Crinkly purple background? Check. Feather-boa-as-clothes? Check. Brittle sphere of fibreglass hair? Check. Unnatural hand placement? (This woman actually looks amazing, though?)

While we sat in an un-airconditioned office in Woolloongabba making appointments, a truck would tour the country, packed with bolts of tulle and satin, tubs of mascara, and row upon row of permanently unfocused camera lenses. The truck would descend on a town and give every single citizen who’d responded positively to one of our phone calls the exact same glove-wearing, collar-holding, sprayed-for-the-gods-hairdo headshot. Sitting for the photos was an absolute bargain, but as they stumbled out of the mobile studio, blinded by the hot lights and dizzy from the hairspray, they would be coaxed into parting with significantly larger sums of money to buy the actual prints.

For a company that promised such unyielding arseloads of glamour, it was a pretty unglamorous place to work: spartan, grey, and overheated. But hey, they offered me thirty hours a week, paid a guaranteed hourly rate, and were nice people. This preposterous company (which, I might add, is still in business to this day) saved me from bankruptcy and allowed me to continue my studies, so I can’t shit on them too heavily. But still: it was telemarketing. It meant that at least forty-seven times a week, I’d have the following conversation:

Person: So, what do you do?
Me: I’m an actor. I’m studying acting.
Person: Oh. Acting, huh? But like, what do you really do?
Me: I work…for a place…that…um…sells…things…over…the…uh…phone…
Person: *punches in face, slashes tyres*

A normal person would eventually learn the easiest way around this would be to just lie, but I was too honest for my own good. I couldn’t just make up a fake job on the spot like some kind of common CRIMINAL. (No, I don’t know why either. Ask my oddly specific moral compass.)

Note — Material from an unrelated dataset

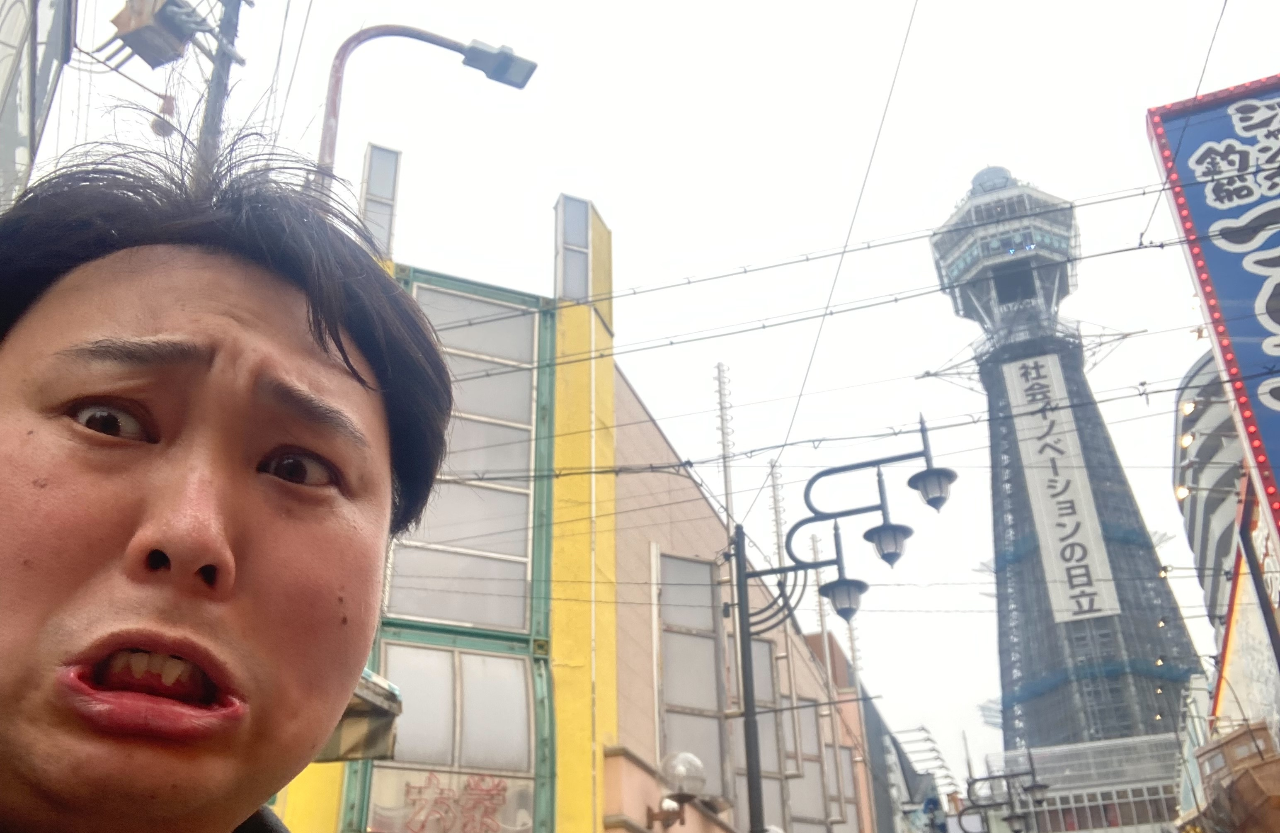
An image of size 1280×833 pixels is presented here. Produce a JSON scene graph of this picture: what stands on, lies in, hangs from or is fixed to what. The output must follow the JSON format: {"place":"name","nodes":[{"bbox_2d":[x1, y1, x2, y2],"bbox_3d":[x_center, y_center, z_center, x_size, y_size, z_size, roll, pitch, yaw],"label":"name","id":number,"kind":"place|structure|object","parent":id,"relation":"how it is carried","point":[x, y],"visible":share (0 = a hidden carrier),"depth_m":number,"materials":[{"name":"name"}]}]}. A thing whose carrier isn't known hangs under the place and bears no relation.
{"place":"outdoors","nodes":[
{"label":"outdoors","id":0,"kind":"place"},
{"bbox_2d":[0,0,76,208],"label":"building","id":1,"kind":"structure","parent":0,"point":[6,70],"depth_m":9.69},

So I found a loophole. Or, specifically, Rebecca came to my rescue again (just like she’d done with the Games R Us job five months earlier), and found a loophole for me.

Again, this visual representation is the highest compliment I can bestow. I reckon if she tried really hard, Rebecca could turn a scarf into a dove too.

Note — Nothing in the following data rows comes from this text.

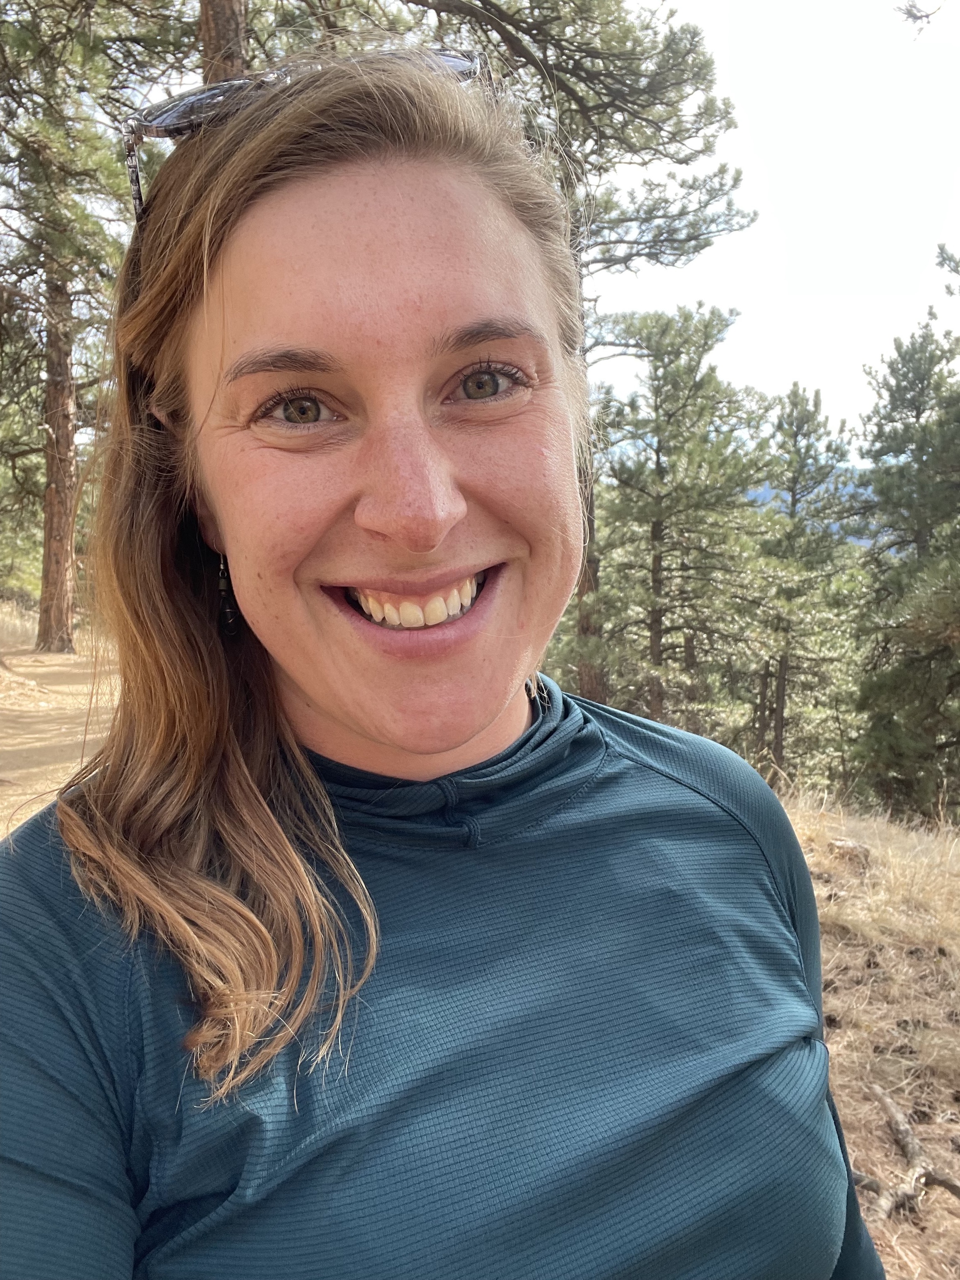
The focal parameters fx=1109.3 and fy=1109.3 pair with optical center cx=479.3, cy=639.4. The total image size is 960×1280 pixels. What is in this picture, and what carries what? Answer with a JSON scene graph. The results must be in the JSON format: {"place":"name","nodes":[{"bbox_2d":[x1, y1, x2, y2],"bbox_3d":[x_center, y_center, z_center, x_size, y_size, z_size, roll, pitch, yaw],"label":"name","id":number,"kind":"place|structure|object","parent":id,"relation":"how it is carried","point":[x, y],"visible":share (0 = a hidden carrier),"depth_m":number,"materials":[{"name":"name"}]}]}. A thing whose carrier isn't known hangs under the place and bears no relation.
{"place":"outdoors","nodes":[
{"label":"outdoors","id":0,"kind":"place"},
{"bbox_2d":[0,596,38,651],"label":"dry grass","id":1,"kind":"structure","parent":0,"point":[14,625],"materials":[{"name":"beige plant"}]},
{"bbox_2d":[0,636,118,839],"label":"dirt path","id":2,"kind":"structure","parent":0,"point":[22,797],"materials":[{"name":"brown soil"}]},
{"bbox_2d":[0,0,191,648],"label":"pine tree","id":3,"kind":"object","parent":2,"relation":"on","point":[61,614],"visible":0.92,"depth_m":14.03,"materials":[{"name":"brown plant"}]},
{"bbox_2d":[593,0,959,442],"label":"sky","id":4,"kind":"structure","parent":0,"point":[805,364],"materials":[{"name":"white"}]},
{"bbox_2d":[747,475,884,548],"label":"mountain","id":5,"kind":"structure","parent":0,"point":[763,493],"materials":[{"name":"blue"}]},
{"bbox_2d":[778,788,959,1279],"label":"dry grass","id":6,"kind":"structure","parent":0,"point":[887,1144],"materials":[{"name":"brown plant"}]},
{"bbox_2d":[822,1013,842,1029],"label":"pine cone","id":7,"kind":"object","parent":6,"relation":"on","point":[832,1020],"visible":0.57,"depth_m":3.69,"materials":[{"name":"brown wood"}]},
{"bbox_2d":[828,837,872,867],"bbox_3d":[2.001,1.153,5.996,0.252,0.145,0.256,3,6,34],"label":"rock","id":8,"kind":"object","parent":6,"relation":"on","point":[850,845],"visible":0.71,"depth_m":5.92,"materials":[{"name":"stone"}]},
{"bbox_2d":[850,314,959,823],"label":"pine tree","id":9,"kind":"object","parent":6,"relation":"on","point":[892,420],"visible":1,"depth_m":12.88,"materials":[{"name":"green plant"}]},
{"bbox_2d":[852,1081,959,1229],"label":"fallen branch","id":10,"kind":"object","parent":6,"relation":"on","point":[908,1138],"visible":0.77,"depth_m":2.94,"materials":[{"name":"brown wood"}]},
{"bbox_2d":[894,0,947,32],"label":"tree branch","id":11,"kind":"object","parent":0,"point":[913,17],"visible":1,"depth_m":5.94,"materials":[{"name":"wood"}]},
{"bbox_2d":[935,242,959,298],"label":"tree branch","id":12,"kind":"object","parent":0,"point":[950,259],"visible":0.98,"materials":[{"name":"green plant"}]},
{"label":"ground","id":13,"kind":"structure","parent":0},
{"bbox_2d":[198,0,248,81],"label":"tree trunk","id":14,"kind":"object","parent":13,"relation":"on","point":[217,33],"visible":0.17,"materials":[{"name":"brown wood"}]},
{"bbox_2d":[0,38,882,1276],"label":"woman","id":15,"kind":"object","parent":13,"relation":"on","point":[336,184],"visible":0.99,"depth_m":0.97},
{"bbox_2d":[412,0,759,727],"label":"pine tree","id":16,"kind":"object","parent":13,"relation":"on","point":[700,246],"visible":0.66,"depth_m":10.89,"materials":[{"name":"green"}]},
{"bbox_2d":[589,299,768,745],"bbox_3d":[2.570,-1.085,15.332,2.811,6.745,2.875,4,7,37],"label":"pine tree","id":17,"kind":"object","parent":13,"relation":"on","point":[655,533],"visible":0.97,"depth_m":14.79,"materials":[{"name":"green plant"}]},
{"bbox_2d":[745,380,857,783],"bbox_3d":[5.187,-0.531,18.663,2.383,7.378,2.460,3,6,33],"label":"pine tree","id":18,"kind":"object","parent":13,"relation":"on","point":[795,437],"visible":0.9,"depth_m":18.22,"materials":[{"name":"green plant"}]}
]}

Rebecca had also been exploring volunteering in her free time, and had recently started working at B105, Brisbane’s Austereo-branded radio station. She helped to man the phones on the “Community Switchboard”, which listeners could call to ask for information about upcoming events, weather forecasts, traffic reports; anything Brisbane related.

B105 has since changed logos twice and names once, so this logo does nothing now but savagely highlight my growing irrelevance.

The Community Switchboard was like a human-operated, locally-specific Siri. And because the labour was unpaid, positions came up frequently, and I got one.

So while I spent thirty hours a week calling the unsuspecting people of regional Tasmania, asking if they’d like to do themselves over, daytime soap opera-style; I spent four glorious hours on a weekend in the newsroom of “Brisbane’s Hit Music Station”, telling people where the best markets were. And when people asked me what I did? The smarmy hair toss flourish I added to the end of every “ACTUALLY I WORK AT B105” caused neck damage I’m still working out fourteen years later.

The best part is this massaged-truth turned into a self-fulfilling prophecy, as within two months I was actually employed at the radio station, as a part time receptionist. I was able to quit the telemarketing job, and instead of spending my days making calls and stressing over sales quotas, I had the much more relaxing task of taking calls and abusing the power I had over the PA system.


Because I feel like this moment needs marking: This is the address I had when I turned 21. A huge, momentous occasion marked by yet another incredibly modest party, attended by perhaps fifteen people. There was no hired party yacht, no catered venue, no new car as a present. One of the party guests did give me a copy of the book How to Win Friends and Influence People, and at the time it felt like it was the kind of heavy, pivotal moment I would describe years later when being interviewed by Oprah, but nope. I can’t even remember if I finished reading it. But I do still have the book, and technically I am describing it years later. So bullseye, I guess?